Figure 2 Long description
The image consists of one photo, one diagram, and several labels. The photo shows a hand holding a reusable plastic bottle against a sky background. The bottle is solid teal, has a matte finish, and a cylindrical shape with a slightly tapered neck. The lid is a screw-on cap with a small handle for easy carrying. The diagram is a pentagon visualization labeled Performance Overview, with axes labeled Color, Texture, Reflectivity/Shape, Transparency, Shape, and Lid Type. The pentagon shows varying scores for each attribute. The labels describe the bottle's features and performance metrics, including Master, Morph, Realworld, Subtype, Factors, and Overall Score. The Master label indicates Reusable Plastic with 85 percent confidence. The Morph label indicates Narrow with 0.78 percent confidence. The Realworld label indicates Reusable with 100 percent confidence. The Subtype label indicates Reusable Bottle with 95 percent confidence. The Factors label indicates Ergonomics with 92.30 percent confidence. The Overall Score is 0.1 Intelligence Rating.
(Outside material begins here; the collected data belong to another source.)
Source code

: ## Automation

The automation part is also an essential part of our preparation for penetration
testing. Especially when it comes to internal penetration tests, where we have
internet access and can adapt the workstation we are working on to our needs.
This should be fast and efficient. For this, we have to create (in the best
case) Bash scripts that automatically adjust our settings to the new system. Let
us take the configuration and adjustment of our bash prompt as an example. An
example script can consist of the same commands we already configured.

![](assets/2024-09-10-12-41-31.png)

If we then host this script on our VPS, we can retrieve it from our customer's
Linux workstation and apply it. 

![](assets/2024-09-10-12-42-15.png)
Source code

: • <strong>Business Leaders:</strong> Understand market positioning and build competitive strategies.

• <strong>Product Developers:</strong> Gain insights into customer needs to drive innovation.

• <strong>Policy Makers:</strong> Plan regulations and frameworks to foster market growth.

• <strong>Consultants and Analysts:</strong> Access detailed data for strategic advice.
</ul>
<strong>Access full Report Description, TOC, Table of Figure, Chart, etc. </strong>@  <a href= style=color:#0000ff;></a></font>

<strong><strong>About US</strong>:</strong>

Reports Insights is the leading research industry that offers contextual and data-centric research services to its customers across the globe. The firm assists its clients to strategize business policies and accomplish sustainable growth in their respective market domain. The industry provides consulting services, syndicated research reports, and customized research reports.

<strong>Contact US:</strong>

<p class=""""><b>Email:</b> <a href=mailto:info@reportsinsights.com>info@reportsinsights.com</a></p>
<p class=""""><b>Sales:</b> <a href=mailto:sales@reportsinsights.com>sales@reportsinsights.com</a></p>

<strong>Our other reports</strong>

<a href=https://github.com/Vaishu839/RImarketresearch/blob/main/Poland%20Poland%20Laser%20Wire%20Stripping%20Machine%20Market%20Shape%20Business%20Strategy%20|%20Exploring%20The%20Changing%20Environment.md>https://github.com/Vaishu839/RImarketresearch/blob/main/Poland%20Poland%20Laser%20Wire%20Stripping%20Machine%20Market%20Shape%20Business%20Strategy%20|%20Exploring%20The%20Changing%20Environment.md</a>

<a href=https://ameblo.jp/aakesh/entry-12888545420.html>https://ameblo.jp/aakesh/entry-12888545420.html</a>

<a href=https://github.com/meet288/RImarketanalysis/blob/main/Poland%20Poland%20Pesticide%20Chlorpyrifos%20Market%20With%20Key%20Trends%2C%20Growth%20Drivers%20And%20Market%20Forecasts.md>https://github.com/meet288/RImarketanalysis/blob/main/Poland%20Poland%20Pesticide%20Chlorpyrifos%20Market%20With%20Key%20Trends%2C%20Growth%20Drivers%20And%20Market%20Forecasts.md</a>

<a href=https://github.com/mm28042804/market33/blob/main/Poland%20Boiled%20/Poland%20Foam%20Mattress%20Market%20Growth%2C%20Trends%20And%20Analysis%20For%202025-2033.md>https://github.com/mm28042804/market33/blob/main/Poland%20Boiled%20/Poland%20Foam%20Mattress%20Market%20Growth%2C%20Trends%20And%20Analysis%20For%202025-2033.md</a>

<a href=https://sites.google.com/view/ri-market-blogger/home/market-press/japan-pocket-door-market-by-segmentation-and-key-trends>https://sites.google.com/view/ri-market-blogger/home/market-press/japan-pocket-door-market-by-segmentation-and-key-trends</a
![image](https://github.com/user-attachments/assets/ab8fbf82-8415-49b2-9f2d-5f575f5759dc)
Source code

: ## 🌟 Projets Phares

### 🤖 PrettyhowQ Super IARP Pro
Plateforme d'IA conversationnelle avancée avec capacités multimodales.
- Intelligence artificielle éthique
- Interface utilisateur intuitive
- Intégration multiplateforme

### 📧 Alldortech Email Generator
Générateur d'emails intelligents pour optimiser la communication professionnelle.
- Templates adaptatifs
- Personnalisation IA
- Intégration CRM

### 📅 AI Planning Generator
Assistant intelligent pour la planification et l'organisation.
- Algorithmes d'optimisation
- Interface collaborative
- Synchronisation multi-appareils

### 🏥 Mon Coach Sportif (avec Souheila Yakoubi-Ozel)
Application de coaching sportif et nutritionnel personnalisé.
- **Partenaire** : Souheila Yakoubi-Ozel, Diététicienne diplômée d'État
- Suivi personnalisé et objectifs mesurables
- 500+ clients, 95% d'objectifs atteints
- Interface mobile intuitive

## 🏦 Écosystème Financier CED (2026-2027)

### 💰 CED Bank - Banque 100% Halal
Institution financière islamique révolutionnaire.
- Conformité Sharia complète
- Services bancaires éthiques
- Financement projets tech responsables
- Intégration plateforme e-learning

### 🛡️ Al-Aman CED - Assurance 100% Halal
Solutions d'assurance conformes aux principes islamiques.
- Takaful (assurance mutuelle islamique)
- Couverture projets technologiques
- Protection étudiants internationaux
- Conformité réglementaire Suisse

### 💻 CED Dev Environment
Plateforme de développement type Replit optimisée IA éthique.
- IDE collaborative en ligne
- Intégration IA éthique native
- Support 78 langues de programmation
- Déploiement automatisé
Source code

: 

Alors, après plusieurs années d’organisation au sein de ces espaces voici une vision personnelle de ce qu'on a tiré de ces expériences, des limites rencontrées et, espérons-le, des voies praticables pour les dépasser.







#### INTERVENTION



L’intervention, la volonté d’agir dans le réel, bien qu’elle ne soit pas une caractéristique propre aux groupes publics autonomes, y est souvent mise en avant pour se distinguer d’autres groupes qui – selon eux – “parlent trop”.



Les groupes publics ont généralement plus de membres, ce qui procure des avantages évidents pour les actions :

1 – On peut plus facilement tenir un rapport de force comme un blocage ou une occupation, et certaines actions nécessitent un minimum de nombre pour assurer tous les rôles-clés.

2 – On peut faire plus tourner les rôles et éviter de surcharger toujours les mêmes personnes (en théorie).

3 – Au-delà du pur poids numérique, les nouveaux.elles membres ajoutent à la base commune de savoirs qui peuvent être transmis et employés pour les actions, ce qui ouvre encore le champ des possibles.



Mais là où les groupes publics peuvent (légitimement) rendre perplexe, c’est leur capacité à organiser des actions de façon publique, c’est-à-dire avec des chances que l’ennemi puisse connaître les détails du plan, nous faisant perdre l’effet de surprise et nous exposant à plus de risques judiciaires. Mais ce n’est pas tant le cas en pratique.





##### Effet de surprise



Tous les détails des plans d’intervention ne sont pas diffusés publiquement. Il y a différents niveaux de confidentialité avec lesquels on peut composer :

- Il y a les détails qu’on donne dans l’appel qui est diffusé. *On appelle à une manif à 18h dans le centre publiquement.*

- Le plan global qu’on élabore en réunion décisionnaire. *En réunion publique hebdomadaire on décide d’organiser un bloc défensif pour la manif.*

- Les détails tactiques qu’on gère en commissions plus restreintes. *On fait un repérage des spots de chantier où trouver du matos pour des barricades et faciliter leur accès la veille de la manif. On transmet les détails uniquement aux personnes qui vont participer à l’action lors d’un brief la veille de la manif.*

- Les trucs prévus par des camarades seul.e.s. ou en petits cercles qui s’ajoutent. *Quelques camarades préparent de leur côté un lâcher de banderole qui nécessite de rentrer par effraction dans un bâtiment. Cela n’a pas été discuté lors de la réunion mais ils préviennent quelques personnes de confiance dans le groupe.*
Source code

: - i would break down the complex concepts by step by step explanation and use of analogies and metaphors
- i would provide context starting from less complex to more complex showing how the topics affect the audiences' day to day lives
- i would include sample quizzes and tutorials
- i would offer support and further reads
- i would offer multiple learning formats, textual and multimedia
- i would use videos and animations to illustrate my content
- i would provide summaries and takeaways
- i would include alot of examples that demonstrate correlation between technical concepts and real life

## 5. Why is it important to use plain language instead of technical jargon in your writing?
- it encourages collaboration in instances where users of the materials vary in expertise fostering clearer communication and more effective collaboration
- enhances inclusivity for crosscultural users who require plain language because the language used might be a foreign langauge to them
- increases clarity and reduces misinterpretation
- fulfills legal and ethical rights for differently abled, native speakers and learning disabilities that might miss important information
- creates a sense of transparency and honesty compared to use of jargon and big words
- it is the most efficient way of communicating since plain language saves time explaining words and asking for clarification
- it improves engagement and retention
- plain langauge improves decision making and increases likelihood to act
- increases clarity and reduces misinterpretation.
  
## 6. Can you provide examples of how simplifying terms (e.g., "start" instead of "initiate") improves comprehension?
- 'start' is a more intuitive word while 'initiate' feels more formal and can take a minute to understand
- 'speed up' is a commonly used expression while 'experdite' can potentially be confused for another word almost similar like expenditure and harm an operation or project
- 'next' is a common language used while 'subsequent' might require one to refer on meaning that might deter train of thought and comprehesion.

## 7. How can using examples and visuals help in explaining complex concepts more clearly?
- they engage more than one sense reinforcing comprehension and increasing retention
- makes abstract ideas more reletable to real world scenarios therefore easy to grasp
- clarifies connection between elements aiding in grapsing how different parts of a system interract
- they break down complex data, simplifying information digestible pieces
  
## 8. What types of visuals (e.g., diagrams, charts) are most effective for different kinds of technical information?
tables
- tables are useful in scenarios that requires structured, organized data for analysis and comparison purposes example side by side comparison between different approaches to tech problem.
The explainability module was assessed through expert auditing of 100 random samples, where each explanation was rated for technical relevance, clarity, and completeness (Figure 2). The expert panel evaluated the interpretability of the framework’s explanations across three criteria using a five-point Likert scale. The mean rating for technical relevance was 4.6/5, indicating strong alignment between the generated explanations and established engineering reasoning. The clarity criterion received a mean score of 4.4/5, suggesting that the rationale provided by the system was generally understandable and concisely formulated. For completeness, the mean rating was 4.3/5, reflecting satisfactory coverage of the primary contributing factors underlying each evaluation. Overall, the aggregated interpretability score was 4.43/5, indicating a high level of expert confidence in the explanatory outputs of the framework.
4.3. Transfer learning and cross-domain generalization
Transfer learning performance across domains

The transfer-learning experiments described in Section 3.5 were validated through comparative evaluation. Results confirmed that the Product Singularity framework maintained strong accuracy when adapted to new categories (jars, flasks), despite minimal labeled samples.
5. Conclusion & future work
This study presented Product Singularity, a multimodal framework designed to support structured product evaluation across five dimensions: safety, quality, performance, ergonomics, and regulatory compliance. By integrating visual, textual, and compliance-related inputs within a unified architecture, the framework enables cross-domain evaluation supported by interpretable reasoning outputs. The proof-of-concept implementation in the consumer bottle domain demonstrates the technical feasibility of combining multimodal encoding, knowledge-graph alignment, and large language model–assisted reasoning within a single evaluation pipeline. Experimental results indicate strong alignment between framework outputs and expert assessments, with agreement levels exceeding 90% in the evaluated dimensions. The system also demonstrates potential for reducing manual review effort through automated scoring and explanation generation. However, the current validation is limited to a specific product category and a finite expert sample, and therefore does not imply generalization across all product domains or regulatory contexts. The modular architecture supports extensibility, although further domain-specific validation and dataset expansion are required before broader industrial deployment. Future work will focus on expanding evaluation domains, improving explanation veracity assessment, incorporating lifecycle and sustainability-related metrics where explicitly modeled, and exploring privacy-preserving adaptation mechanisms. Overall, the framework provides a structured and interpretable approach to AI-assisted product evaluation, contributing to ongoing efforts in engineering design research to integrate multimodal intelligence with human-centered validation processes.